“Lokasyonu ve evi biraz zor beğeniyorum. Yaşadığım mekan hem şehrin merkezinde olsun hem de bana şehirden çok uzaktaymışım hissi yaşatsın istiyorum çünkü,” diye anlatmaya başlıyor Göksel evinin çok sevdiği balkonunda sardunyaları sularken. Urfa ve Mardin konserlerinden henüz dönmüş. “Biraz yol yorgunluğu var üzerimde.

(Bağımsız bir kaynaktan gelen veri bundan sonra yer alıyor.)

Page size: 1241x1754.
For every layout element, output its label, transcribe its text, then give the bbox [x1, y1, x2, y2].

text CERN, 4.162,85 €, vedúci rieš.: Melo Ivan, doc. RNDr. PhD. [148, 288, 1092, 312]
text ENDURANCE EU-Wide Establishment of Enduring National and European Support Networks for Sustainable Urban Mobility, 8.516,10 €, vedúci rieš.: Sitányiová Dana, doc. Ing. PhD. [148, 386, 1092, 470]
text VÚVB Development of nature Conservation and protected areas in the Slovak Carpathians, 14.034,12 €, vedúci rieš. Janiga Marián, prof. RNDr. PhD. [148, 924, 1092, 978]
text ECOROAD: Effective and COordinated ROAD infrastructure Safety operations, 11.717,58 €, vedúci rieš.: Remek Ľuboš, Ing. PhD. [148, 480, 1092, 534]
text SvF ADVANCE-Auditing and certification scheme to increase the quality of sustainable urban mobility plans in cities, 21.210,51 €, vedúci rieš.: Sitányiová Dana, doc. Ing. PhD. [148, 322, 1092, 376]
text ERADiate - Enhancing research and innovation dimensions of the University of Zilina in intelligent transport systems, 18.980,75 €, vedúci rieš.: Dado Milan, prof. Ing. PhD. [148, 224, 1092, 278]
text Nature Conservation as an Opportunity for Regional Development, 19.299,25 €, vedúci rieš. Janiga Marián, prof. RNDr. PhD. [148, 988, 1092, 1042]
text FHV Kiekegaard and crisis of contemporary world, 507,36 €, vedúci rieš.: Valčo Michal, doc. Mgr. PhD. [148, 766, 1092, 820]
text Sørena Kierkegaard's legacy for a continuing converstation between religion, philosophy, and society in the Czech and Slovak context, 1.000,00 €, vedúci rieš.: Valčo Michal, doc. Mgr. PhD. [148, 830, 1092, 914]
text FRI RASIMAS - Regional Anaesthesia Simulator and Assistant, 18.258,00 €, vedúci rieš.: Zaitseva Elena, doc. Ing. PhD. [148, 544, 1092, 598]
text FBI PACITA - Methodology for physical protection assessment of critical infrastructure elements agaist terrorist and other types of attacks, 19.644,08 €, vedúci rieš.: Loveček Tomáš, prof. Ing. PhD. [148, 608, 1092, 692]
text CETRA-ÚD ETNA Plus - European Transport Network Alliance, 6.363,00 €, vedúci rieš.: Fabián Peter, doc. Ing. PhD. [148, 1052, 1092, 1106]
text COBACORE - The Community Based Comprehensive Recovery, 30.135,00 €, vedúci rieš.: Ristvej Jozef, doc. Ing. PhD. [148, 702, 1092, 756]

Kusura bakmayın ne olur,” dese de bizi gayet enerjik karşılıyor ve onca yorgunluğa rağmen misafirperverliği hiç elden bırakmıyor…

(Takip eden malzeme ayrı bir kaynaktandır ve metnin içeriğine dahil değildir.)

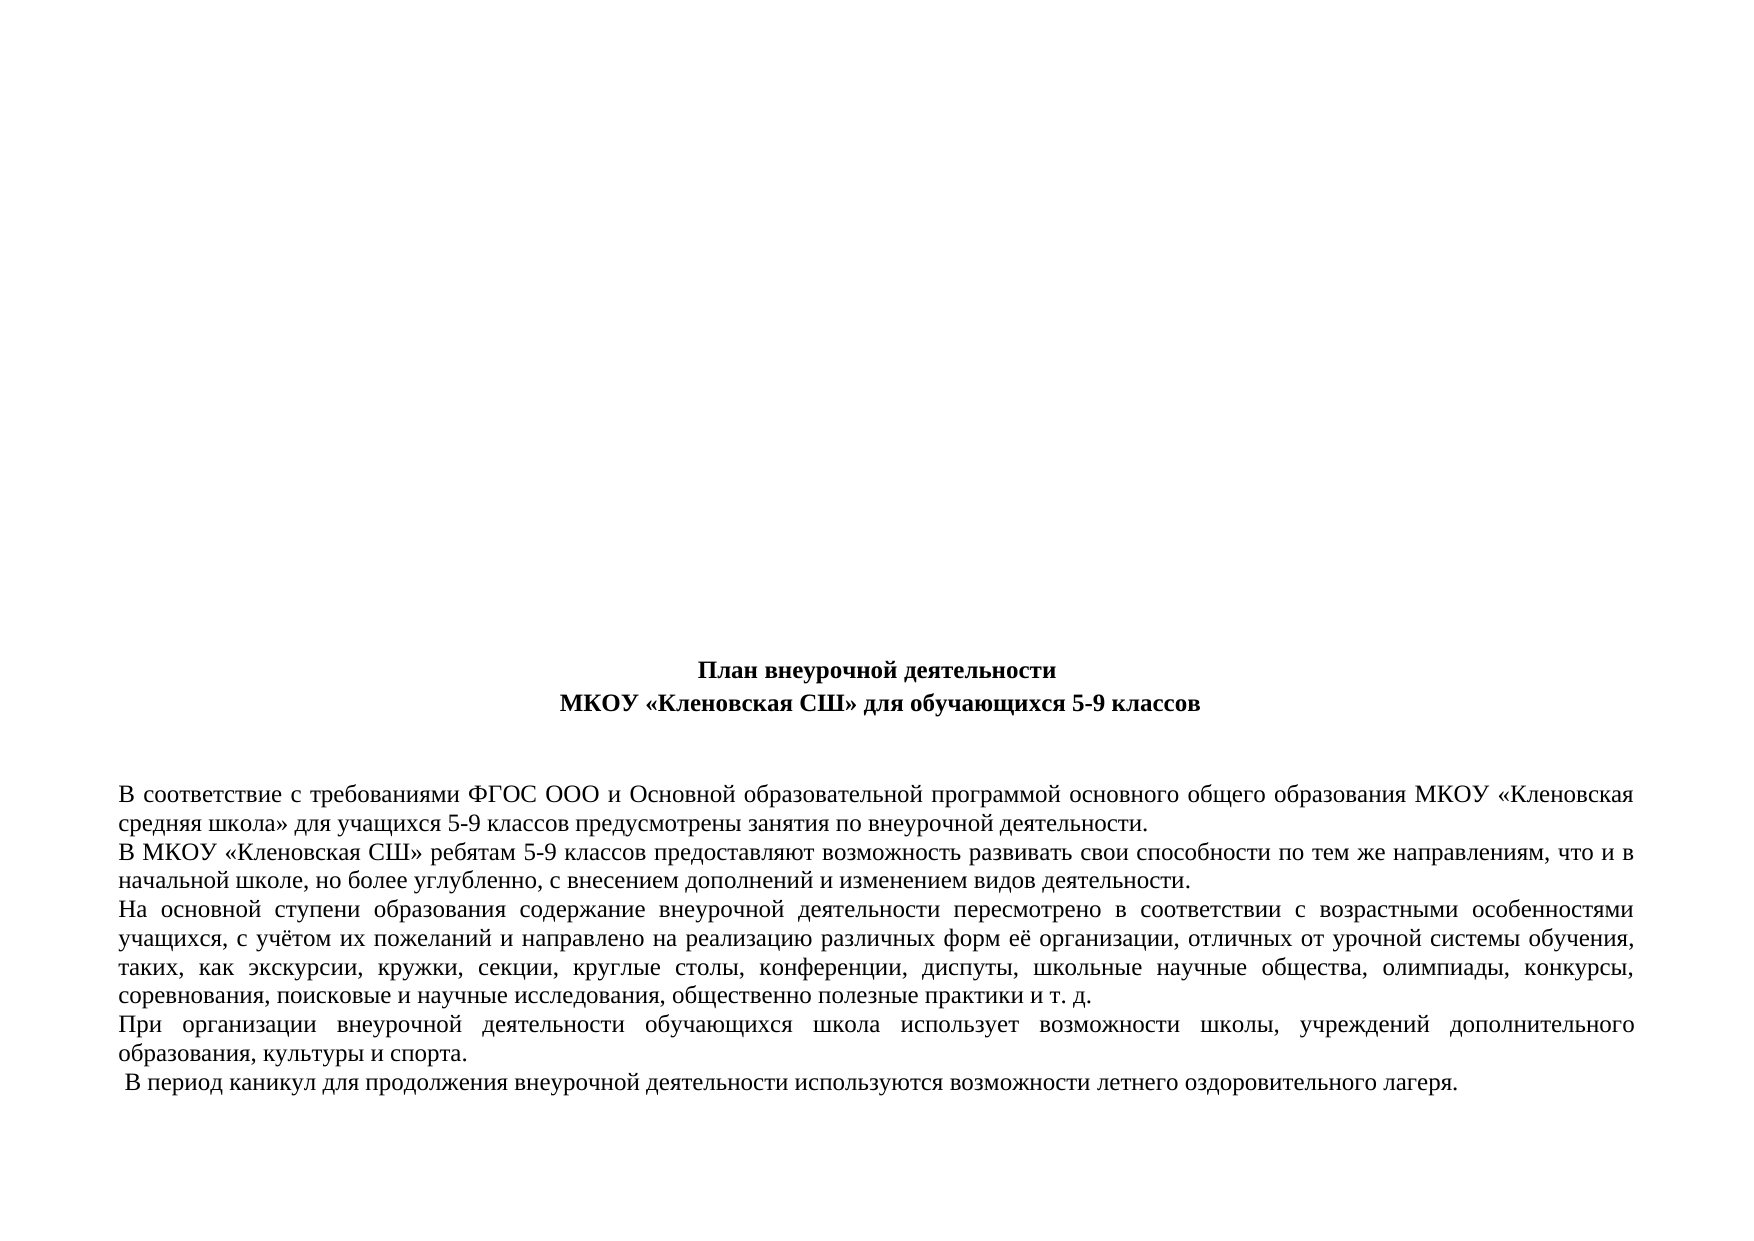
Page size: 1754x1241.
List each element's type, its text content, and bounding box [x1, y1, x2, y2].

text При организации внеурочной деятельности обучающихся школа использует возможности школы, учреждений дополнительного образования, культуры и спорта. [118, 1009, 1636, 1067]
text План внеурочной деятельности [118, 655, 1636, 684]
text На основной ступени образования содержание внеурочной деятельности пересмотрено в соответствии с возрастными особенностями учащихся, с учётом их пожеланий и направлено на реализацию различных форм её организации, отличных от урочной системы обучения, таких, как экскурсии, кружки, секции, круглые столы, конференции, диспуты, школьные научные общества, олимпиады, конкурсы, соревнования, поисковые и научные исследования, общественно полезные практики и т. д. [118, 894, 1636, 1009]
text В МКОУ «Кленовская СШ» ребятам 5-9 классов предоставляют возможность развивать свои способности по тем же направлениям, что и в начальной школе, но более углубленно, с внесением дополнений и изменением видов деятельности. [118, 837, 1636, 894]
text МКОУ «Кленовская СШ» для обучающихся 5-9 классов [118, 688, 1636, 717]
text В период каникул для продолжения внеурочной деятельности используются возможности летнего оздоровительного лагеря. [118, 1067, 1636, 1095]
text В соответствие с требованиями ФГОС ООО и Основной образовательной программой основного общего образования МКОУ «Кленовская средняя школа» для учащихся 5-9 классов предусмотрены занятия по внеурочной деятельности. [118, 779, 1636, 837]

Ertesi gün yeniden Van, Erzurum ve Erzincan konserleri için yollara düşecek. “Hayatım evimden ziyade, bir valizle otel odalarında geçer oldu şu sıralar,” diye anlatmayı sürdürüyor. Balkondaki çiçeklerin durumu dışında pek şikayetçi değil aslında bundan. Sahne, onun evi bu aralar. “İşimi çok seviyorum. Yaz boyunca seyahatlerim devam edecek. Çiçeklerim bir süre daha bensiz idare edecekler,” diyor hafif hüzünlü bir ses tonuyla. Neyse ki bu konuda annesi ona arada destek veriyor. Geçen nisan ayında taşınmış buraya Göksel. Evi bir emlakçı aracılığı ile bulmuş. “Zaten uzun zamandır yaşadığım bir semtti Nişantaşı. Daha önce Cihangir ve Bebek’te oturdum. Ama burası her zaman ayrıcalıklı oldu benim için,” diyor. Albümünün ve evinin içindeki tadilatın bitmesi aynı döneme rastlamış. “Stüdyo ve burası arasında mekik dokumuştum o günler,” diyor. Aynı dönem kız kardeşinin doğum yapmasıyla teyzelik heyecanını da yaşamış. “İşte bu harika bir duygu,” diyor.
Daha önce yaşadığı büyük evlerin birçok yerini hakkıyla kullanamadığını anlatıyor. 140 m2’lik apartman dairesinde iki oda, bir salon, mutfak, banyo ve misafir tuvaleti bulunuyor. “Evin küçük oluşu bana uydu. Ama acilen elden geçmesi gerekiyordu. Aldığı ışık, baktığı yeşillik beni etkilemeye yetti zaten,” diye keyifle anlatmayı sürdürüyor. Evin tadilatı dört ay sürmüş. Banyo ve mutfak yenilenmiş. Evi dekore ederken mimar arkadaşı Bartu Olcay’dan büyük destek almış. Evde açık renkler sevdiğini modern ve klasik tarzı karıştırmayı tercih ettiğini anlatıyor. Mobilyalar ağırlıklı olarak Dank, Mudo Concept, Layla Dekorasyon ve Habitat’tan. Arada Çukurcuma’daki antikacılardan alınan objeler de var. Kırık beyaz rengi duvarlara ferah bir görüntü verdiği için beğendiğini söylüyor. Ama yatak odası için tercihi duvar kağıdı.
“Bana çocukluğumun geçtiği evleri hatırlatıyor,” diyor hafif tebessümle. Parkeleri de sırf bu yüzden orijinal halinde bırakmış. “Sadece cila oldu. Bunlar bu evin nostaljik unsurları, yok edemezdim,” diyor. Henüz evinde şöyle ayağını uzatıp keyif yapmış değil. Eğer evde ise salondaki rahat kanepesine kuruluyor, eline gitarını alıp parmaklarını çalıştırıyor! “Ressamlara, heykeltraşlara sırf bu yüzden hep özenmişimdir,” diyor. Evde çoğu zaman yalnız olmayı sevdiğinden bunun onun sanatını beslediğini anlatıyor. İşte o güzel şarkı sözlerini bu zamanlarda yazıyormuş.
‘Kulisim’ dediği giyinme odasında çoğu zaman konser öncesi makyajını kendi yapıyor. Açık düzendeki dolaplarında sahne kıyafetleri ve çoğu ikinci el olan kıyafetleri dikkat çekiyor. “Ben ruh halim nasılsa öyle giyiniyor ve evimi de öyle dekore ediyorum. Bu enerji albümlerime de yansıyor haliyle,” diyor gülümseyerek Göksel. Eski Türk filmlerinden hatırladığımız 70’li yılların o unutulmaz şarkılarından derlediği son albümünü dinliyoruz evinde. Şarkılar eşliğinde zaman tünelinde onunla birlikte nostaljik bir yolculuğa çıkıyoruz sanki. Göksel, albümüne olduğu kadar evine de nostaljik ruhunu kesinlikle çok iyi yansıtmış.